WHAT THIS EXERCISE ASKS:
[A] Name every belief pattern that make up the acronym "OSCAR" in the essay on Nietzsche's philosophy.
[B] Carry the essay on Nietzsche's philosophy forward from its last sentence.
── QUOTED TEXT
Nietzsche’s Philosophy Exposed by Bracketing Down Historically and Intellectually.
Running up to and extending beyond Friedrich Nietzsche’s lifetime (1844–1900), many of the West’s most profound and influential thinkers were making new efforts toward understanding and explaining reality, living authentically within it, and speculating about what this could mean for the future. Nietzsche was part of this. Out of different areas of the spectrum of human nature, thinkers were moving in different directions—ending with competing classes of philosophical explanations relating to how people might or should live. In explaining the operation of this process, philosophers like Fichte, Hume, and William James have suggested that—starting from different mentalities or attitudes—people choose from among philosophies of life. At this stage, out of their respective primary dispositions, they choose among humanity’s deepest levels of commitment. They strive toward truth and reasoning amounting to what they might defend with their lives and those of their children—as well as knowledge of false beliefs that might need resisting even through the harshest conditions of torture or cruel execution.
When we consider such cosmic philosophies, we discover that they are always articulated in two parts—or in problem/answer terms. There is the relevant human condition, and there is what can or should be done about it. And when we consider the degree of “completeness” and “certainty” associated with the individual problems and answers making up different combinations, we end up with the five most basic competing philosophical patterns in terms of which life is approached. Here we are talking about what gives rise to the deepest divisions within humanity. Representing one of these patterns, Nietzsche developed a philosophy with a total (fully developed and all-encompassing) problem joined with a partial (less complete and less certain) answer—but, combined together, strongly advanced as the available philosophical solution.
Considered as a background, there are five competing directions of belief—four outward toward intensity of belief, and one inward toward nothing believed in. Often in combination (like “Northeast” or “Southwest)—such directions of belief may be discussed or compared as types of world-outlooks one can tend toward or away from like poles of a map. These belief patterns can be described as: Overwhelmed, Satisfied, Creative, Regimented or Amorphous—and can be arranged into the acronym “OSCAR.” From within this grouping, we will show that Nietzsche operated essentially out of an Overwhelmed perspective—sometimes, as we will later see, described as “pessimism,” in its deepest sense. As a comprehensive spirit of the time (Zeitgeist), his philosophical writings often suggest conditions of, or feelings of, despair or meaninglessness—as might be symbolized in the struggling upkeep of irrational hope by a fish flopping about with no certainty that water might even be out there. (A more complete treatment of the larger framework we are selectively bracketing away from is a 35-page discussion with examples, pictures, and variations within 12 related cultural features and their outcomes found at my website as the “second download” by searching for “Alexander Flynt” spelled with a “y”).
────
── GIVEN ENTRIES
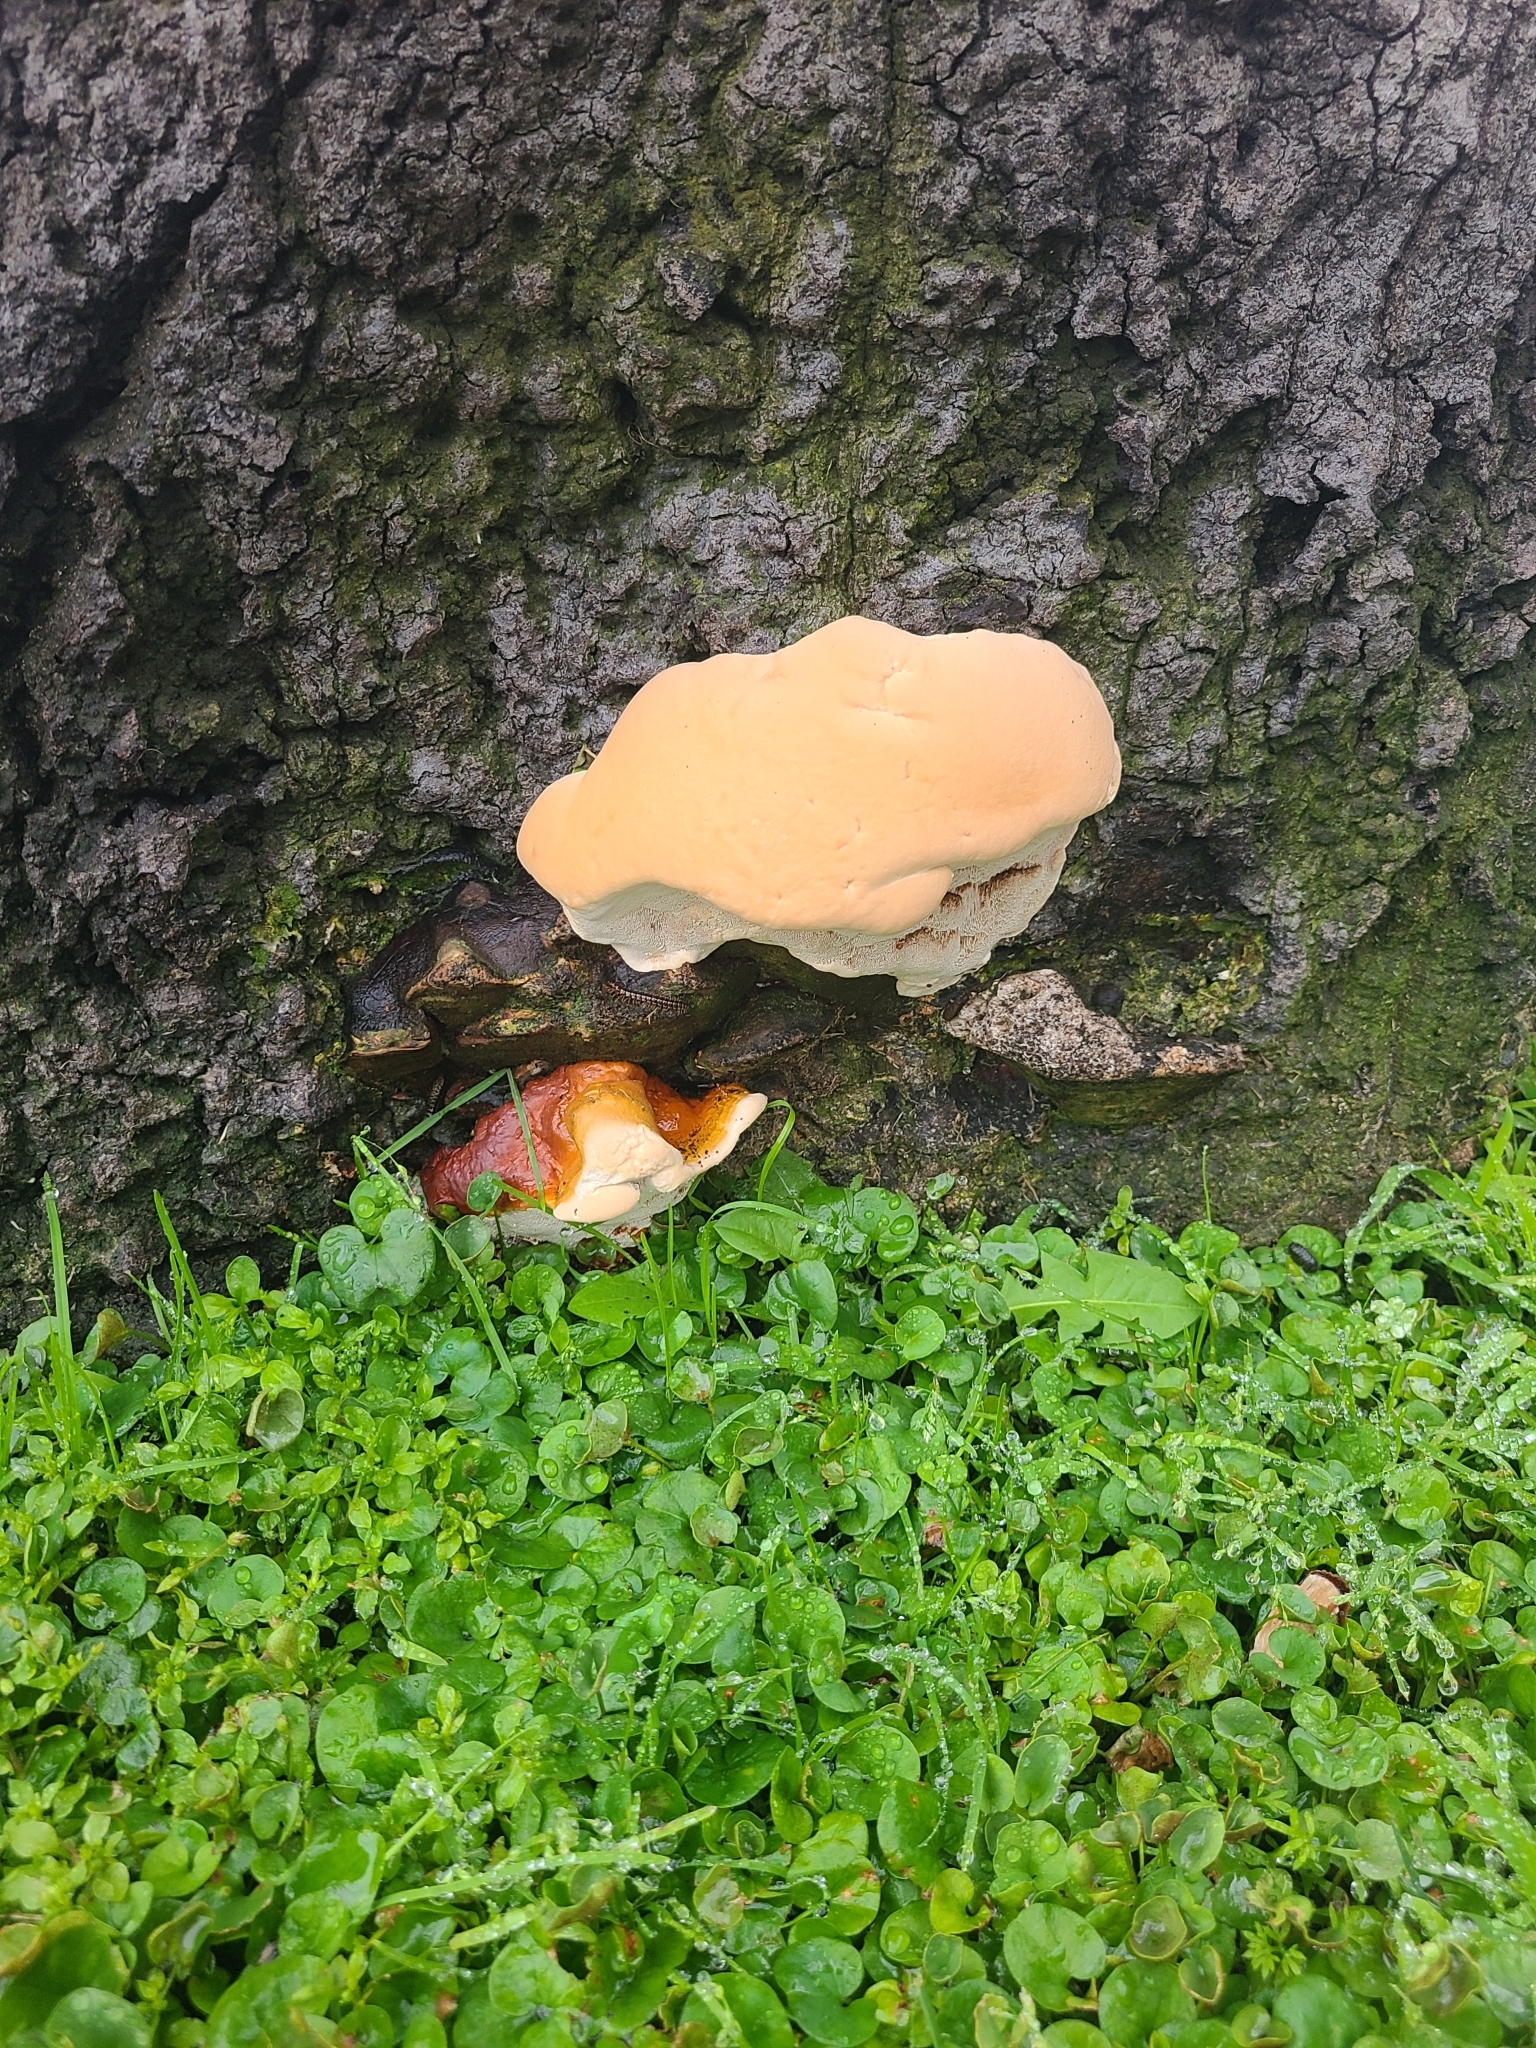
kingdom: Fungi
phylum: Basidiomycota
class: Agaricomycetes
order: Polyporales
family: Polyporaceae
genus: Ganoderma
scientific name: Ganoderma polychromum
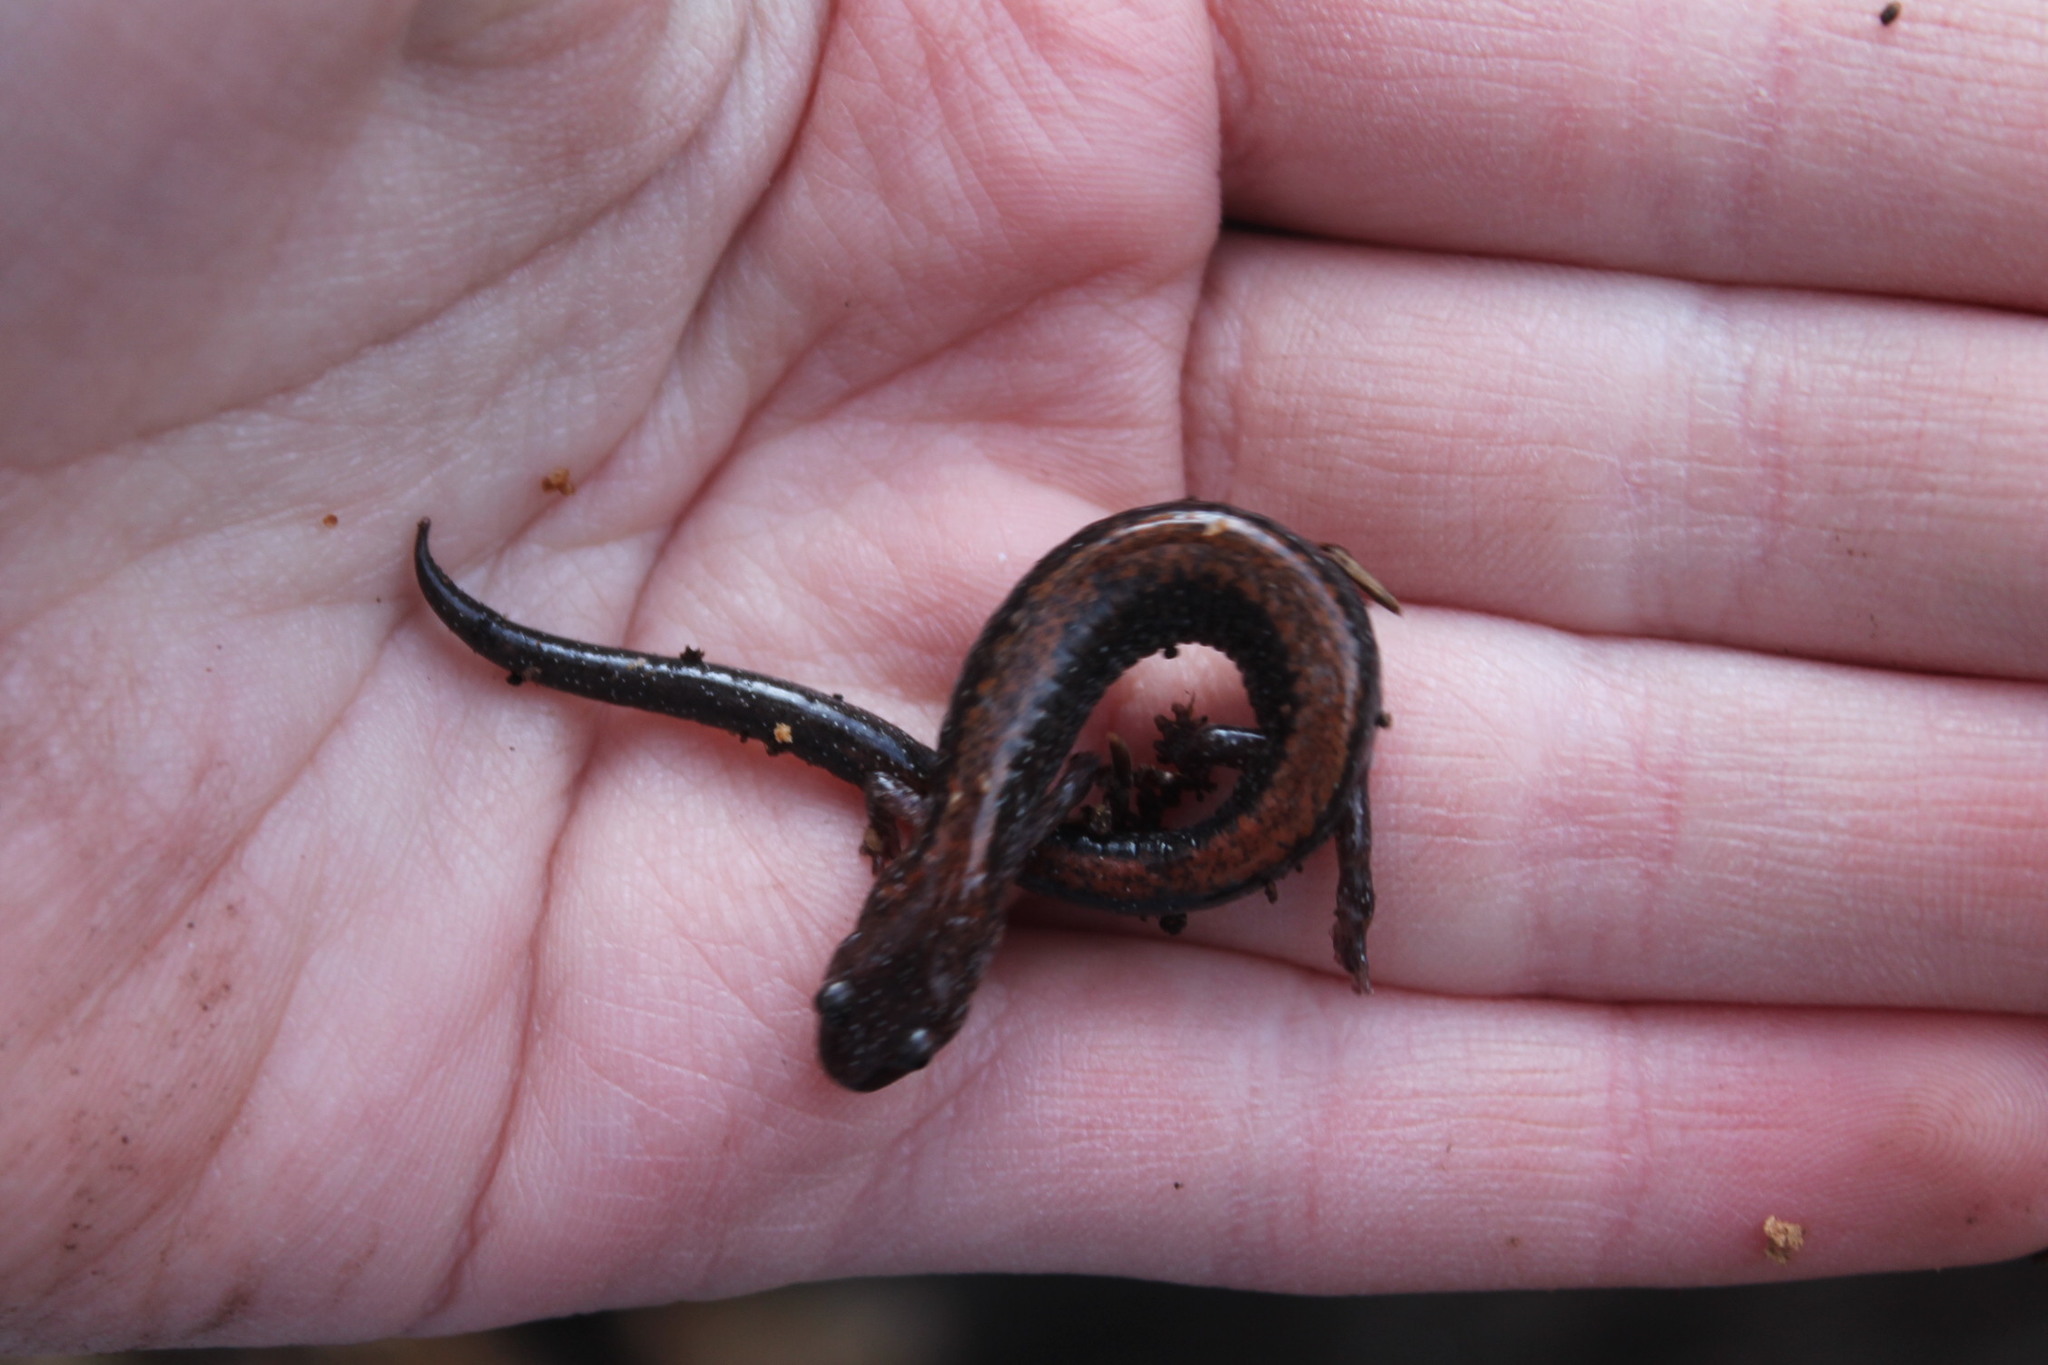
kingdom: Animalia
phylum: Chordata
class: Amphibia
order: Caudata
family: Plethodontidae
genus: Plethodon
────
TASK ANSWERS:
[A] Overwhelmed, Satisfied, Creative, Regimented, Amorphous

[B]
Getting more specifically to Nietzsche’s concern, in treating with Overwhelmed conditions there are two basic philosophical approaches. The first involves escaping reality through mind-altering distractions, and the second amounts to accepting and living with the full pain and truth of reality as one finds one’s own path—as validating and meaningful in itself—but with no final promise of conventional comfort or certainty. Advancing the first approach in Civilization and its Discontents (1930), trans. Strachey, (1962), Sigmund Freud wrote, “Life as we find it, is too hard for us.” Therefore, “we cannot dispense with palliative measures” such as the “powerful deflections” a few might find in a preoccupation with “art or science” or the “mass” “delusional remolding of reality” made available by “the religions of mankind.”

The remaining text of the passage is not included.